Zappa agreed: "I believe you have the equivalent of rockers, though I'm not sure what you call them over there. Well, mentally most of the people in the group are rockers.

As for people taking it for real, there's a place in the U.S., a retarded area, called Philadelphia. A deejay played the album there and didn't connect it with the Mothers. He received all those letters from kids saying Ruben and the Jets were the greatest thing since Danny and the Juniors.

 "I have a whole bag of mail they sent on to me. Then they discovered it was the Mothers, and nobody cared any more."

"Originally, we wanted to release it with no reference on the album to the Mothers at all, but the record company wouldn't have it."

Transatlantic Records are releasing a new Mothers album to tie it with the tour.

"The record was going to be the soundtrack of a film we've been working on," said Zappa. "It's called Uncle Meat, but there's a small problem over 300,000 dollars which we need to finish it.
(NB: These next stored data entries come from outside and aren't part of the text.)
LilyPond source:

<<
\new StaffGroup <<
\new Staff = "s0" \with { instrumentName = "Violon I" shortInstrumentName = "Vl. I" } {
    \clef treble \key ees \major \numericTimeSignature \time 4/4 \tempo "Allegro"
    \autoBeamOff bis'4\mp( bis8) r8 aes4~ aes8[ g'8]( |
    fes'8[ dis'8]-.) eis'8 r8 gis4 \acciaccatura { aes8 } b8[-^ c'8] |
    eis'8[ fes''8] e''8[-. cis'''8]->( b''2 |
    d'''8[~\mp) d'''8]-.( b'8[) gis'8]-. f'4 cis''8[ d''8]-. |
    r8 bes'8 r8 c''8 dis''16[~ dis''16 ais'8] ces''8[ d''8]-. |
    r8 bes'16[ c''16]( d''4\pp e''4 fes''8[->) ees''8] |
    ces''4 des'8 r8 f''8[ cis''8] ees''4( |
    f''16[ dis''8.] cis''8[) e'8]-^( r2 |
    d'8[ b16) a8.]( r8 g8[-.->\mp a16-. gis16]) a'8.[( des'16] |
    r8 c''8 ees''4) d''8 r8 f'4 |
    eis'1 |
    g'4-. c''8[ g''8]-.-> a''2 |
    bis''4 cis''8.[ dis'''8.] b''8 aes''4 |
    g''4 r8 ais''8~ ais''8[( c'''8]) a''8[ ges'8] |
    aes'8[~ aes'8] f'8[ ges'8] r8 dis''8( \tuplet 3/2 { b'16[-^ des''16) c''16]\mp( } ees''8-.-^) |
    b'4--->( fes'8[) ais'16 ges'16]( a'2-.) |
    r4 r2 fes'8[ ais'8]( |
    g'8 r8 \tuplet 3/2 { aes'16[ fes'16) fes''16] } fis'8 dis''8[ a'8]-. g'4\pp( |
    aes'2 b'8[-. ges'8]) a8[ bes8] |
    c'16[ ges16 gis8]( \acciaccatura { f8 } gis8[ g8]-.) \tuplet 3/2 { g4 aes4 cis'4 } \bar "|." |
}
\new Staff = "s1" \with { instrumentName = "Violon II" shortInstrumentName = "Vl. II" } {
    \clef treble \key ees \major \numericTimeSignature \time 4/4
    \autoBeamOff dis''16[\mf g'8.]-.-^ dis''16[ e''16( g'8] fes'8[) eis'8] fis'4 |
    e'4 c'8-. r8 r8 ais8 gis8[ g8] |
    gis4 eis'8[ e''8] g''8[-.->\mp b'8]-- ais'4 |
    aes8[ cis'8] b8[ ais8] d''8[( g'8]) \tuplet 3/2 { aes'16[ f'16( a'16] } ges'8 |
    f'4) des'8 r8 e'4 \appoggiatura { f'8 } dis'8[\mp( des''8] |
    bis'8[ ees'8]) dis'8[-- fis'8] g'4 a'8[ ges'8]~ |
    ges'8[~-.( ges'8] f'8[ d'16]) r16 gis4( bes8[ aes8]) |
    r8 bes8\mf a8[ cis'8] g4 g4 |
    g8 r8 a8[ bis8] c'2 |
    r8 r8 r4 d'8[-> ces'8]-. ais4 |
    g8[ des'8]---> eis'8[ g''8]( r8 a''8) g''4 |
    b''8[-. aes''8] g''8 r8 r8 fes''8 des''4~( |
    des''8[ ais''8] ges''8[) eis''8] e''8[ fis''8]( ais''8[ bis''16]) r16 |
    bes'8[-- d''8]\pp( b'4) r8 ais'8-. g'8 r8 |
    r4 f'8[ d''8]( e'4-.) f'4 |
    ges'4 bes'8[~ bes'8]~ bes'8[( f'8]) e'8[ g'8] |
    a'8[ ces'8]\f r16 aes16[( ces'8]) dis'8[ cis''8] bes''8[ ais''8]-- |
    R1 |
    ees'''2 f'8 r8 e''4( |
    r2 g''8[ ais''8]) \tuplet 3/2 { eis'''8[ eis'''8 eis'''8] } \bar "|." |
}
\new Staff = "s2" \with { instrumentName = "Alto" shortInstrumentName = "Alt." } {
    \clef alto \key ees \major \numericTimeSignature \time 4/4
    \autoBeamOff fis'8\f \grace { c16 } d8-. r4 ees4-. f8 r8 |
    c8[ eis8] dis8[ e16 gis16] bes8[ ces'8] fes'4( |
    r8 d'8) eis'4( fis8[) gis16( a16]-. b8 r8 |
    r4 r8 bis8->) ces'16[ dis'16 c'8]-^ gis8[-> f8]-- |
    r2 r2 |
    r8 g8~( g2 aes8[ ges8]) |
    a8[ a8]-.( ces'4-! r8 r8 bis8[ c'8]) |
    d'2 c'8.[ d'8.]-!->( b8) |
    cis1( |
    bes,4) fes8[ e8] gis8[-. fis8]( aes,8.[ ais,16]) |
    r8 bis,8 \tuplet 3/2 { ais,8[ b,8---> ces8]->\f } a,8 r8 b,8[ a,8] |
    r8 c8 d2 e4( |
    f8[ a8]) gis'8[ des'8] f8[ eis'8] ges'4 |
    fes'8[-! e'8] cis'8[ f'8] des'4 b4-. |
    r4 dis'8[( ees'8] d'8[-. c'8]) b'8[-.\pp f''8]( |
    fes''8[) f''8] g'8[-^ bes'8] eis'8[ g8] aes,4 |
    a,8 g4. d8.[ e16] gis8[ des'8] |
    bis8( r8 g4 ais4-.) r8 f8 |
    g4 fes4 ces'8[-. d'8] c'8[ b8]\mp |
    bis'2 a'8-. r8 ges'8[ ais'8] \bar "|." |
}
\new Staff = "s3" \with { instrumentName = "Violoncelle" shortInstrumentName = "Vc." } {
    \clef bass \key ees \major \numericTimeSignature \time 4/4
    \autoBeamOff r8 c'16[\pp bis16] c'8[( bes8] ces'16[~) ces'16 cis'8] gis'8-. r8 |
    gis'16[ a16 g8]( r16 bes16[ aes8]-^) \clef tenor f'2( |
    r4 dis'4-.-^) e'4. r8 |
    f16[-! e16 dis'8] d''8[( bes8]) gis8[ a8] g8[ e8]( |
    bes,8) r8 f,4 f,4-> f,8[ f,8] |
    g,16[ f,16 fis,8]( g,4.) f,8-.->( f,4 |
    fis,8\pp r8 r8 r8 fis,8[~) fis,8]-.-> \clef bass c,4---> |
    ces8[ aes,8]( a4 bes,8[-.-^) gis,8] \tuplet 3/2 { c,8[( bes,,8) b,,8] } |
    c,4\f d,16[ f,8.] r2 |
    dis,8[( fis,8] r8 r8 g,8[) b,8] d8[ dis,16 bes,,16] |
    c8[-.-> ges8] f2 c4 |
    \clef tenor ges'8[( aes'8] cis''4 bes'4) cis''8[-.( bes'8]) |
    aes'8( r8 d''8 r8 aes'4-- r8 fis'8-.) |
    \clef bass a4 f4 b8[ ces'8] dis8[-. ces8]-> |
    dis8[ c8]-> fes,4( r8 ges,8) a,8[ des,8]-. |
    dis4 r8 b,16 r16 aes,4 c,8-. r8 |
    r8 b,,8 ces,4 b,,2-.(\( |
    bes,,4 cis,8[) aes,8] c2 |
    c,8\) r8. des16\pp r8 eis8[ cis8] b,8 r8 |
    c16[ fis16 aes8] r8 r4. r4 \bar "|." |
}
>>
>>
"We've taken some excerpts from the film and compiled an 18-minute trailer which we've called Burnt Weenie Sandwich. I shall have it with me when I come to Britain – if the customs men didn't take it away."

Will the film be shown during their Royal Albert Hall show?

"I don't think the Albert Hall is equipped for it – when we played there before they were all upset over the light shows, which seemed a bit retarded to us. Maybe I'll show the film at our press reception.

"Actually, the Albert Hall impressed me as a very nice place to play – the atmosphere is so warm. But it always sounds like s––-t. You play a note and five notes came back from the balcony."

Over the past few years there has been a good deal of talk of the way pop music can influence society and even politics. I said that despite the talk I hadn't detected too many signs of it happening.

"I think it has happened," reported Zappa. "The music has caused a lot of changes. For one thing it's draws young people together into a sort of army – a conforming little army."

"I don't know if that's good, but it's happened."


1. John Harrison: "Note, Melody Maker (and other mags like NME) usually hit the streets every Thursday, with a publication of Saturday. So this issue dated May 31 would have hit the street on Thursday, May 29, a day before MOI British tour started in Birmingham."